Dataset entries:
***

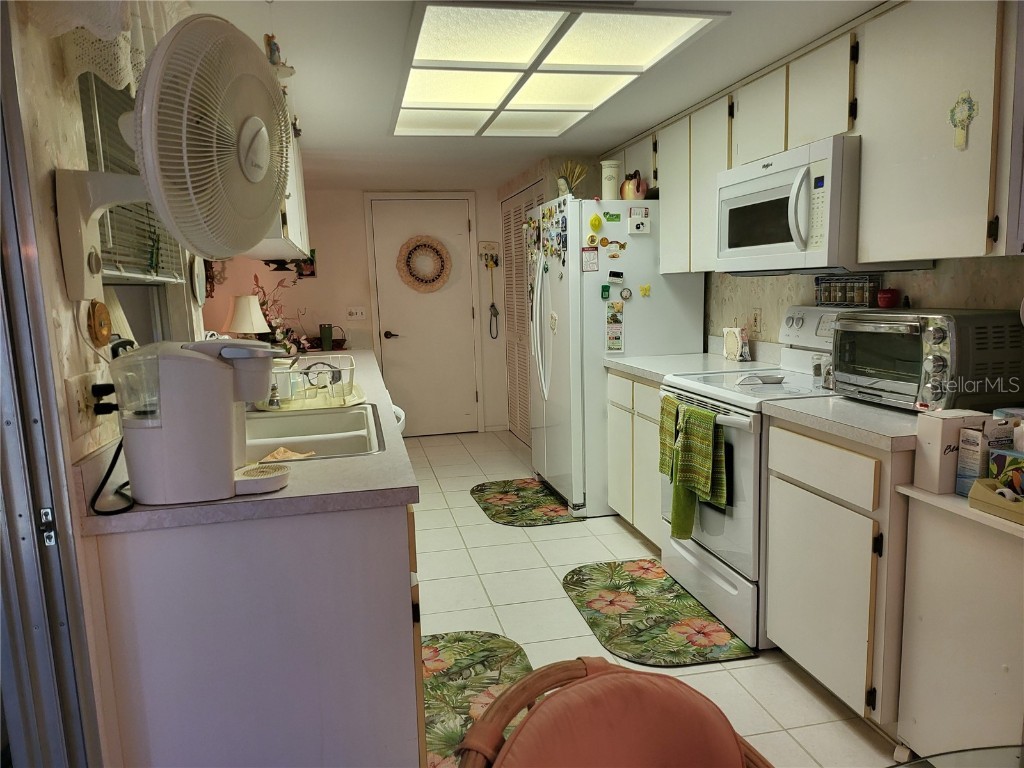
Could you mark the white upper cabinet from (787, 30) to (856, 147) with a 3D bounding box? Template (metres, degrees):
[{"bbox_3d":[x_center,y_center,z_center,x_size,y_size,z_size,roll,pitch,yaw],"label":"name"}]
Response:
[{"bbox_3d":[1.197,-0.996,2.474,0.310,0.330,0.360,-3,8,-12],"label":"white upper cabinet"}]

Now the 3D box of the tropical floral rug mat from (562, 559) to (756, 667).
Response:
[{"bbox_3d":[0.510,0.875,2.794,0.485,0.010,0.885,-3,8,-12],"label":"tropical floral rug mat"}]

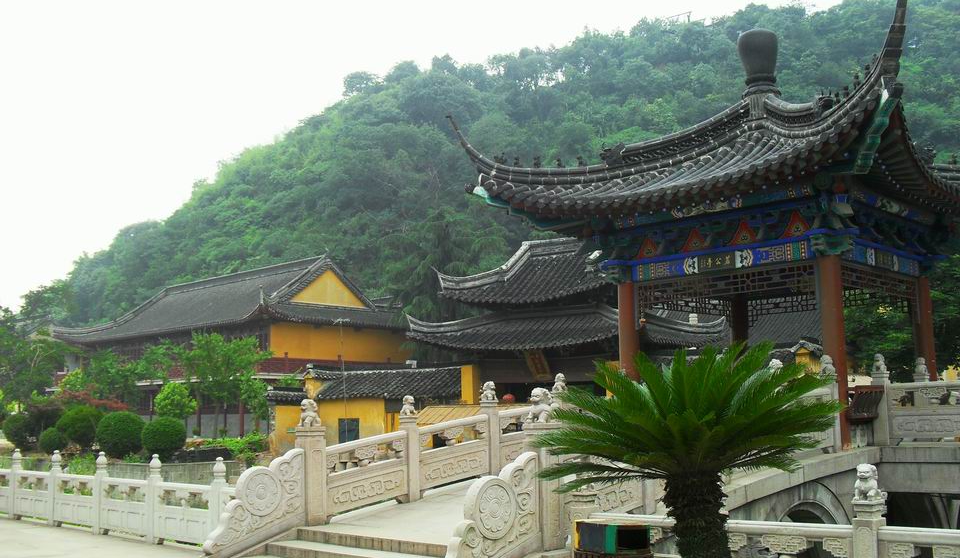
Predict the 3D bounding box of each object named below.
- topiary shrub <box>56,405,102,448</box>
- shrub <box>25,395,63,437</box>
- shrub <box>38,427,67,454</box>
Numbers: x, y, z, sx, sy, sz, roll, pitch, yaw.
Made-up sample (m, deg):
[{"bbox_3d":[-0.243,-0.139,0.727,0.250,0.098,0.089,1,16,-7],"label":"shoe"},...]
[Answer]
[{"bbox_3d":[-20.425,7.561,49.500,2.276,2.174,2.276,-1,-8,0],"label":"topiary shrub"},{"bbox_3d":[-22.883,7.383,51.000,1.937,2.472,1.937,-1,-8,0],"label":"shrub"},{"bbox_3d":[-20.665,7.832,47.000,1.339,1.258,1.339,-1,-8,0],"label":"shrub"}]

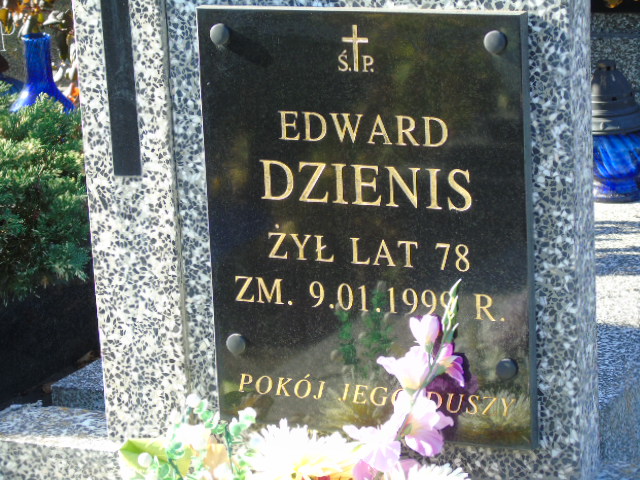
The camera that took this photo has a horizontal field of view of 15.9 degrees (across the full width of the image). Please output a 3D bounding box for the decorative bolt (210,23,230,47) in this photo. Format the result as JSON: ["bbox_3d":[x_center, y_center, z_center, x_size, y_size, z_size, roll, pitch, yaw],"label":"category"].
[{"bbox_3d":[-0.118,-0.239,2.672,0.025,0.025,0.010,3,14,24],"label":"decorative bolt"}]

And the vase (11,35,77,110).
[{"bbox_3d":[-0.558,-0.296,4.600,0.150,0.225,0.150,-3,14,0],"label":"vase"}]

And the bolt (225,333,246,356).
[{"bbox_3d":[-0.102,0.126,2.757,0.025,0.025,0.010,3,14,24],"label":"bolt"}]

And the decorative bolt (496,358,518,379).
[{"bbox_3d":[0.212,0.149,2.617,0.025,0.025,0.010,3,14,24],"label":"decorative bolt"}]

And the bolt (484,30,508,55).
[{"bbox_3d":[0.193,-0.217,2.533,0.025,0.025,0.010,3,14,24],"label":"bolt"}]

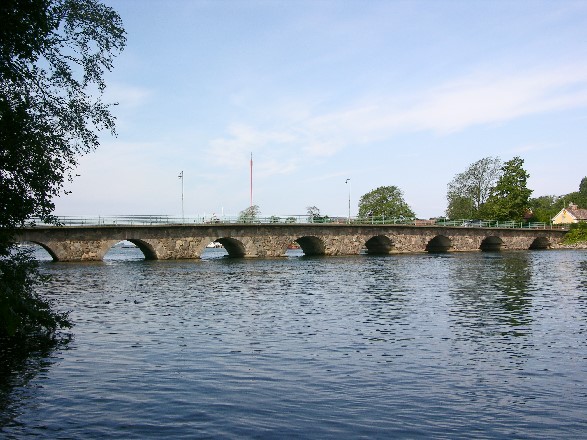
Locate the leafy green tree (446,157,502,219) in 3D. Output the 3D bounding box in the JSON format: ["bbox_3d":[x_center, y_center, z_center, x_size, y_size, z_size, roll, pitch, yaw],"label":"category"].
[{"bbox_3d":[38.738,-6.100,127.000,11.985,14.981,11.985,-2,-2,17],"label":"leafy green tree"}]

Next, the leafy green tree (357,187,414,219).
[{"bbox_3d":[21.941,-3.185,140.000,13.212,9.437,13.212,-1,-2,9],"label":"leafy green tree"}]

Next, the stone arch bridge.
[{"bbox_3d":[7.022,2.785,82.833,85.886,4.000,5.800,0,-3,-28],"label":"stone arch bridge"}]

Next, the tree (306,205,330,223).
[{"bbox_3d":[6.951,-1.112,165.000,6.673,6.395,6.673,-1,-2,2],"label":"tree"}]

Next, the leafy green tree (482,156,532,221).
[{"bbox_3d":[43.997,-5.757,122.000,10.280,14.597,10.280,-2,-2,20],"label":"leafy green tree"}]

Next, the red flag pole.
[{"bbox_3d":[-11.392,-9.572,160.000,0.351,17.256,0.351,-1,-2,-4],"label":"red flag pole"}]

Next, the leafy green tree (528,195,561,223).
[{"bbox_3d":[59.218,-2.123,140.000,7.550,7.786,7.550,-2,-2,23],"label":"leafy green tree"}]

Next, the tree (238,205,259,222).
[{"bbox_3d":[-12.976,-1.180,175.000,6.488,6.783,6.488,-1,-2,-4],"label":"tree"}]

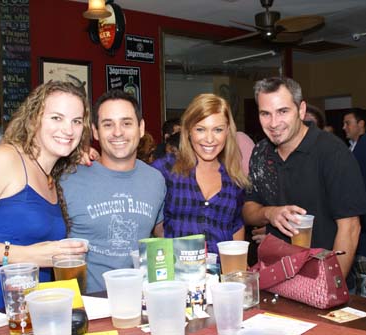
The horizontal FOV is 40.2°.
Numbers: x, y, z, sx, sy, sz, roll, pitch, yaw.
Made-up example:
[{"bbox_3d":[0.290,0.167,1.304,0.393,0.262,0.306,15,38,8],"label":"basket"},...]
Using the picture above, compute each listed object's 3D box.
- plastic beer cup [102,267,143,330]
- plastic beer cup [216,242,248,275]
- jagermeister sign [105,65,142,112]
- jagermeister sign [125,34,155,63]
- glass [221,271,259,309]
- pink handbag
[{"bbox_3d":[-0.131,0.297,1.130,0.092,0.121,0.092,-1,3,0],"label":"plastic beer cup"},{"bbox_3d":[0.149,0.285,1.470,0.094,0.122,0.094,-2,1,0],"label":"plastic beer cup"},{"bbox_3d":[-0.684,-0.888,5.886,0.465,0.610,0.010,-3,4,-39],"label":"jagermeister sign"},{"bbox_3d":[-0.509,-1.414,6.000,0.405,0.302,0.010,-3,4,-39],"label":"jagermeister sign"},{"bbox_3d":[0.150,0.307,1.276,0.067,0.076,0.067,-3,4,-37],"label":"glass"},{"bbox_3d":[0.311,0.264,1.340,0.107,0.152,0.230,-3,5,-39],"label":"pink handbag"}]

***

*Work instruction:* Across all the records above, find each line with "object" in it and copy it.

*Exercise output:*
Predict the 3D bounding box of each object named below.
Using the picture above, compute each listed object's 3D box.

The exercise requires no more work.